■ WORK ORDER
A faithful copy of the entries is required, with no images in it.

■ DATASET RECORDS
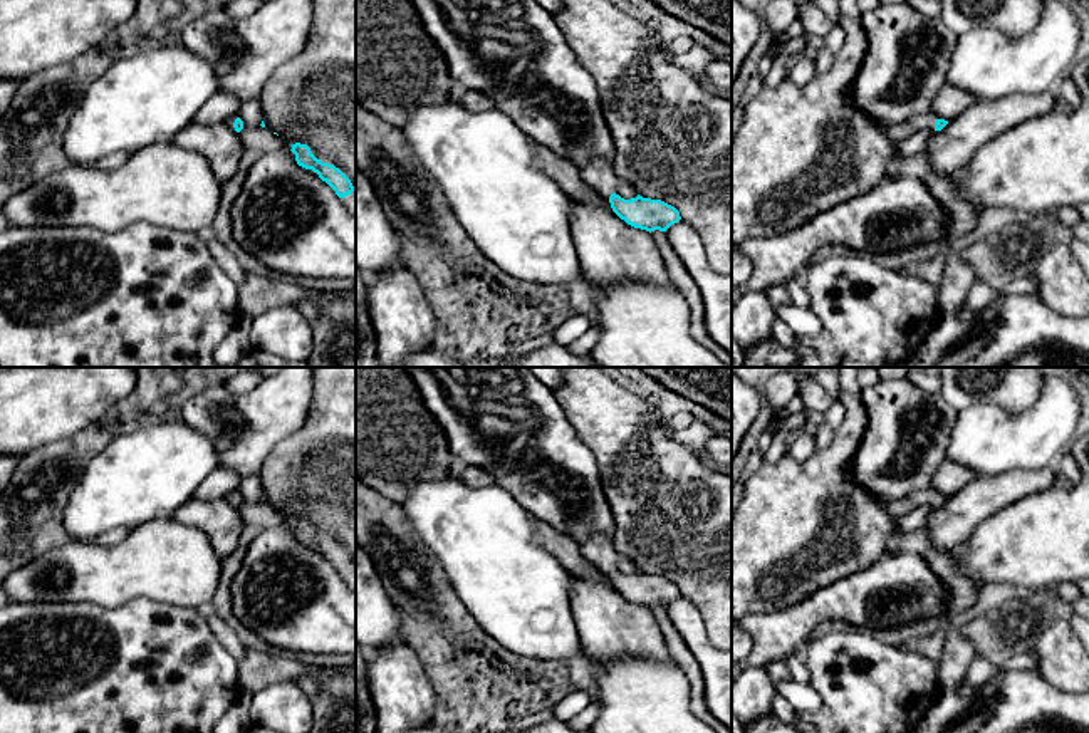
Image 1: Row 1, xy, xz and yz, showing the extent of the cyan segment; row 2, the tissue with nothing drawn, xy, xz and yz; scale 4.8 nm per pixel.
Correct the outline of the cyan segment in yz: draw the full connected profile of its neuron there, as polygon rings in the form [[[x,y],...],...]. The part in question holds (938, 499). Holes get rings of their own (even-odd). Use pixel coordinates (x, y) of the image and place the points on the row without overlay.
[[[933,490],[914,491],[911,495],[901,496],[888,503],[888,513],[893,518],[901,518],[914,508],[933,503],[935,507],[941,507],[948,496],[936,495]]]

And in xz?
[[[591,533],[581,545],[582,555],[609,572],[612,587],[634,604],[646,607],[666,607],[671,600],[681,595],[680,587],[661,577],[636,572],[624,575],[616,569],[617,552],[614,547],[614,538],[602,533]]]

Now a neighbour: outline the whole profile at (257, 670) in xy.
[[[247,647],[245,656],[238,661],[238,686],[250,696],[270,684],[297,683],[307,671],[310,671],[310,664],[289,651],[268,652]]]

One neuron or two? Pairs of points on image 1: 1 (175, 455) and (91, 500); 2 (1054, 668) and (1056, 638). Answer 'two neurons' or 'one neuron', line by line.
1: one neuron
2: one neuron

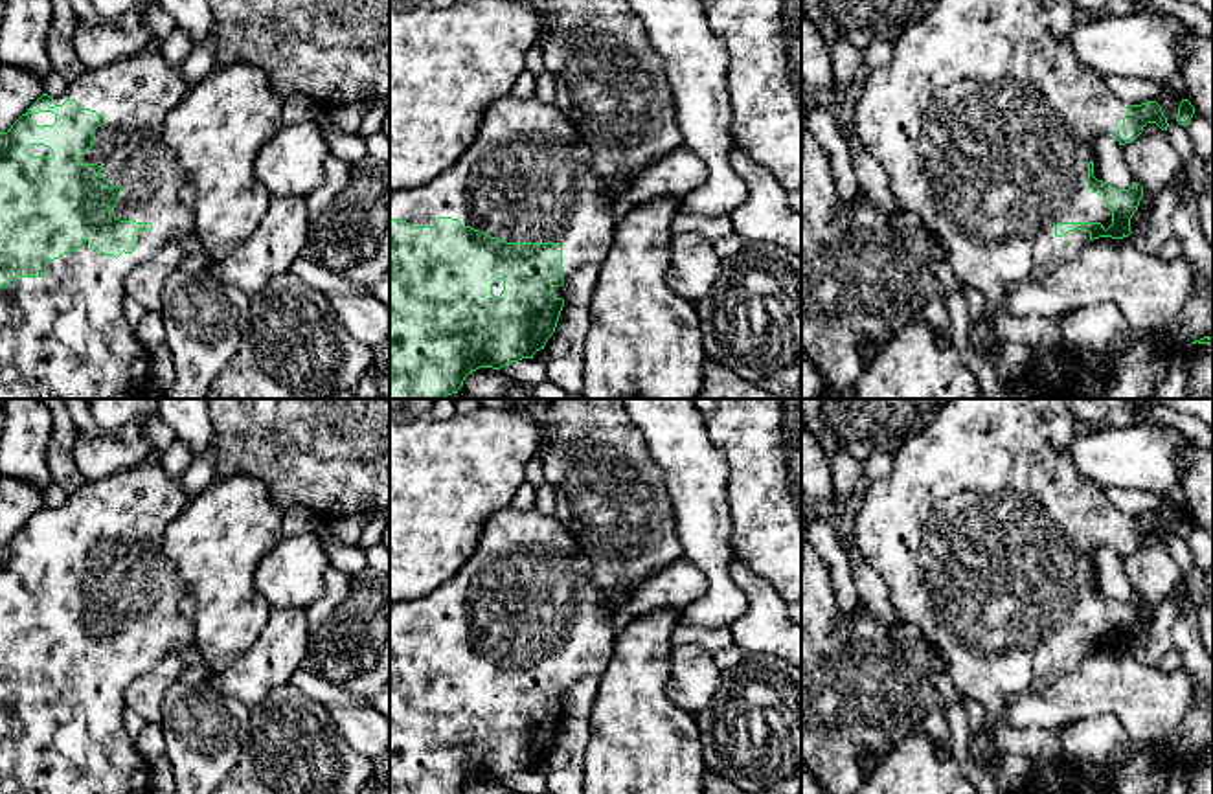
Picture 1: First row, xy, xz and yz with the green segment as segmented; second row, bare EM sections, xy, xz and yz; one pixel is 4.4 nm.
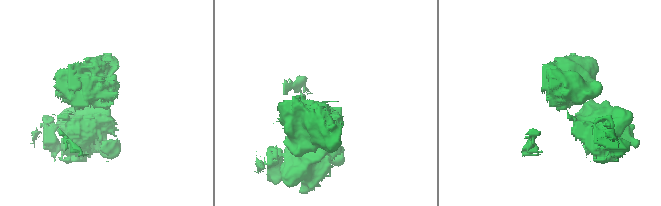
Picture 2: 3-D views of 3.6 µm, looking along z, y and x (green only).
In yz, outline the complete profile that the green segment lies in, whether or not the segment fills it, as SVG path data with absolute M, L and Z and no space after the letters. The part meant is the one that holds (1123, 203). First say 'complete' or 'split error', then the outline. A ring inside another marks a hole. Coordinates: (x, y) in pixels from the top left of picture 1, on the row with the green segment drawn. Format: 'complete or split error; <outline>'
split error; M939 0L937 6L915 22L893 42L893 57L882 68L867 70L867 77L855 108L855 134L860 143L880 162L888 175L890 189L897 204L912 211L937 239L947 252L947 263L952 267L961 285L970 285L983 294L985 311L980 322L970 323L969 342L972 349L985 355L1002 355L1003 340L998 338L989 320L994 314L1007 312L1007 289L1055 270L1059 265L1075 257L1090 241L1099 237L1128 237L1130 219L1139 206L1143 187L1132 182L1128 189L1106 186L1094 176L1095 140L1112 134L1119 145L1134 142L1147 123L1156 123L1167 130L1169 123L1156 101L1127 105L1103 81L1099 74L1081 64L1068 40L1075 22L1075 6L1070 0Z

■ ANSWER
Image 1: Row 1, xy, xz and yz, showing the extent of the cyan segment; row 2, the tissue with nothing drawn, xy, xz and yz; scale 4.8 nm per pixel.
Correct the outline of the cyan segment in yz: draw the full connected profile of its neuron there, as polygon rings in the form [[[x,y],...],...]. The part in question holds (938, 499). Holes get rings of their own (even-odd). Use pixel coordinates (x, y) of the image and place the points on the row without overlay.
[[[933,490],[914,491],[911,495],[901,496],[888,503],[888,513],[893,518],[901,518],[914,508],[933,503],[935,507],[941,507],[948,496],[936,495]]]

And in xz?
[[[591,533],[581,545],[582,555],[609,572],[612,587],[634,604],[646,607],[666,607],[671,600],[681,595],[680,587],[661,577],[636,572],[624,575],[616,569],[617,552],[614,547],[614,538],[602,533]]]

Now a neighbour: outline the whole profile at (257, 670) in xy.
[[[247,647],[245,656],[238,661],[238,686],[250,696],[270,684],[297,683],[307,671],[310,671],[310,664],[289,651],[268,652]]]

One neuron or two? Pairs of points on image 1: 1 (175, 455) and (91, 500); 2 (1054, 668) and (1056, 638). Answer 'two neurons' or 'one neuron', line by line.
1: one neuron
2: one neuron

Picture 1: First row, xy, xz and yz with the green segment as segmented; second row, bare EM sections, xy, xz and yz; one pixel is 4.4 nm.
Picture 2: 3-D views of 3.6 µm, looking along z, y and x (green only).
In yz, outline the complete profile that the green segment lies in, whether or not the segment fills it, as SVG path data with absolute M, L and Z and no space after the letters. The part meant is the one that holds (1123, 203). First say 'complete' or 'split error', then the outline. A ring inside another marks a hole. Coordinates: (x, y) in pixels from the top left of picture 1, on the row with the green segment drawn. Format: 'complete or split error; <outline>'
split error; M939 0L937 6L915 22L893 42L893 57L882 68L867 70L867 77L855 108L855 134L860 143L880 162L888 175L890 189L897 204L912 211L937 239L947 252L947 263L952 267L961 285L970 285L983 294L985 311L980 322L970 323L969 342L972 349L985 355L1002 355L1003 340L998 338L989 320L994 314L1007 312L1007 289L1055 270L1059 265L1075 257L1090 241L1099 237L1128 237L1130 219L1139 206L1143 187L1132 182L1128 189L1106 186L1094 176L1095 140L1112 134L1119 145L1134 142L1147 123L1156 123L1167 130L1169 123L1156 101L1127 105L1103 81L1099 74L1081 64L1068 40L1075 22L1075 6L1070 0Z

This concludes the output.